Yes, there are far too many food blogs. So honestly, I’ve not really got a compelling reason for starting this one. In fact, this may be my only post. I don’t suppose it’s even going to be particularly original hence the disconnect between the title and the URL. (theartofeatingalone.wordpress.com was already taken). But my friend Brett, food lover, lawyer, wannabe restaurateur and yes, blogger pointed out that there might be a self-serving benefit to writing a food blog. So this may be a little cynical – yes, but valueless – I hope not.
So that answers the initial question I’ve set. Next i suppose I better set up what might make my blog useful if not entertaining. And that I suppose comes from my own perspective on the consumption of food itself.
Fundamentally we all accept that sometimes the world throws you a load of crap and you just have to get on with it. In general I’ve been a very lucky person. Born with good health to a happy family, well educated and brought up to enjoy food as more than just fuel. As a long time food lover, keen cook and seeker out of company I’ve always enjoyed sharing the eating experience. In childhood it was the excitement of an Indian restaurant in the next town, the novelty of eating out nearly every night on holiday and the comfort of my dad’s fish soup on a Sunday. Then, through my 20’s it was the exploding new British London food scene – Gary Rhodes, MPW, J-CN and all the ‘chefs = rock stars’ of the 1990s that fed me and my as yet unmortgaged and childless friends. In my 30’s I traveled far and wide, from LA to NYC, Singapore the Far East, sometimes for work mostly for pleasure but always seeking out the interesting gastro-experience, from brunch at Pastis to dirty Martinis on a roadside in Bali. As the food grew up so did my tastes. All through these years I had many of my best food moments in the company of the love of my life. He was the most beautiful man I had ever seen and as if that wasn’t enough, he shared my love of food. I enjoyed sharing every kind of sensory overload it is possible to have with him over the years. But looking back now it was for all to brief a moment, a seeming heartbeat of bliss, a mere taste of joy. Because then came the crap. * Big bucket loads of ordure that I was sure could have waited politely for at least another 30 years. But no. My favourite eating accomplice left me.

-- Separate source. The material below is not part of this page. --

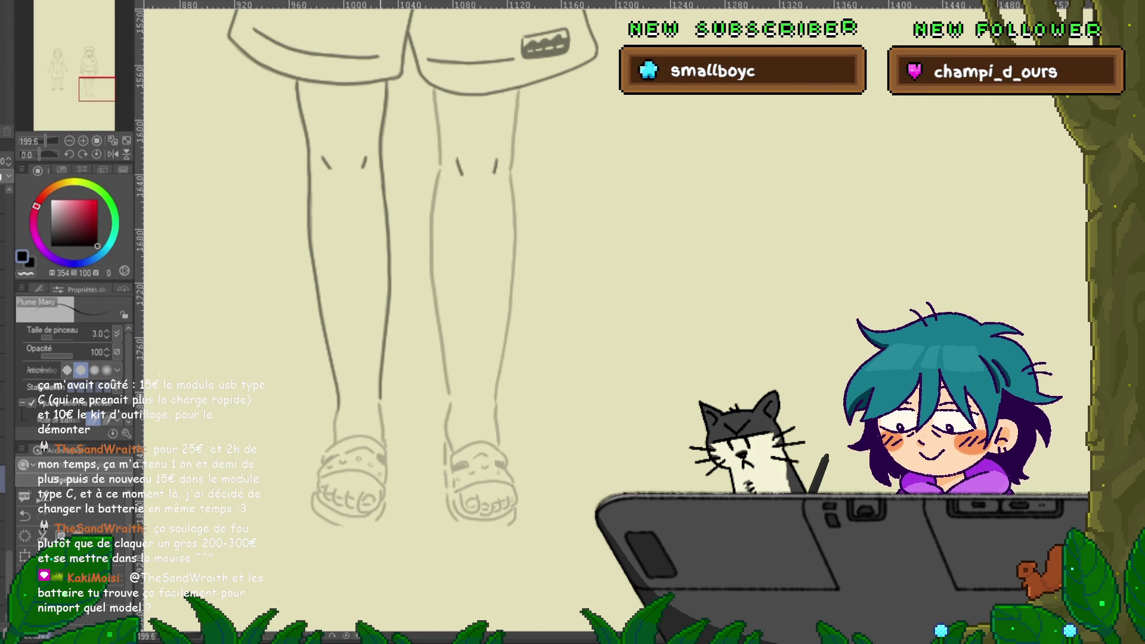
scroll(417, 268, "down", 5)
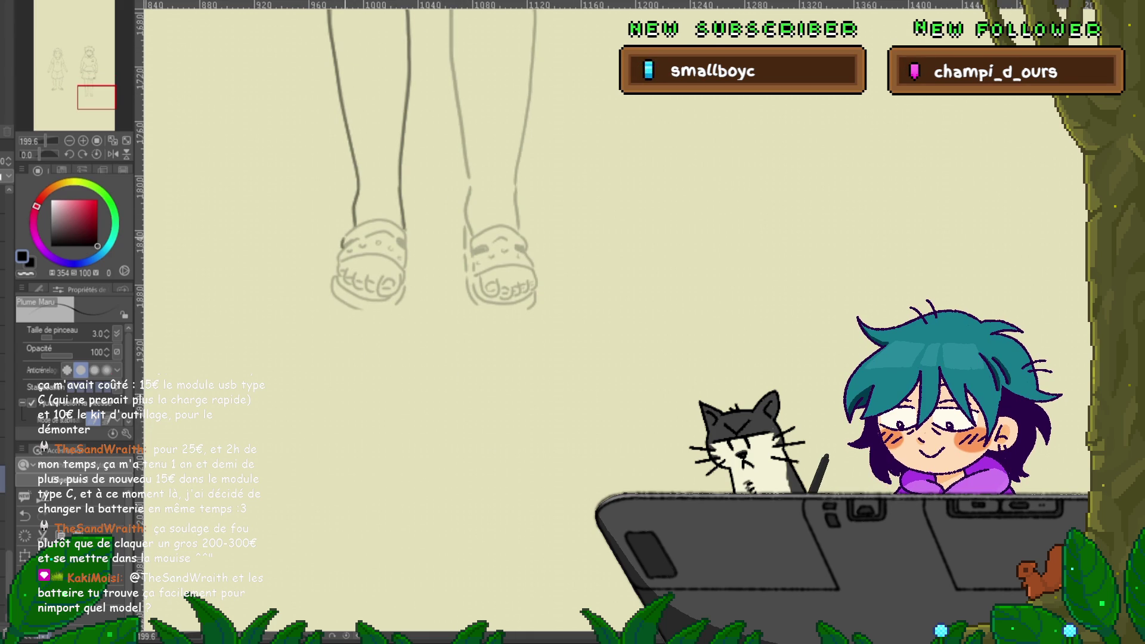
Step: Ink the left sandal's top edge and pan to bring both sandals into view
left_click_drag(377, 220, 386, 221)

He left me in the most definitive way possible. He didn’t want to, he certainly didn’t plan it and for a while I thought the food in my mouth was ashes, never to be enjoyed again. Grief has a power to destroy even the most basic of human instincts. But through the loss and mourning came a little hope, the tiny filament of human spirit is hard to douse and slowly I realised that one of the many joys we shared would have to be experienced alone. Not always I must say – that sounds like I was a hermit – but sometimes even when I’d rather stare into an M&S Chicken Kiev, I’d force myself to go out and eat. Otherwise, it was just all too sad to contemplate
And then something rather lovely happened. I’m not sure exactly when it was, but at some point during the last 3 years I must have remembered I had always found a joy in eating alone. The lack of distraction, the freedom from judgement, it can be quite seductive. It’s rather like going to the cinema solo; it allows a kind of focus and self-satisfaction that is always diluted by a fellow eater. Of course, nothing can surpass the sublime joy in passing a fork and beseeching your mate to ‘taste, taste!’: the gourmet’s kiss, a primordial desire to pass almost from mouth to mouth, to nourish those you love. ..But saying bugger it and ordering the foie gras followed by the kidneys and cocking a snook to menu balance does almost, almost make up for that lack of that kiss.
And so this blog will share my own experiences, hints on restaurants that a solo-friendly (or at least not deliberately alienating) and my recipes for eating at home on your jack jones. And along the way I’m sure I’ll share my irritations and niggles about the travails of the single life of a gourmet intent on mastering The Art of Eating Alone.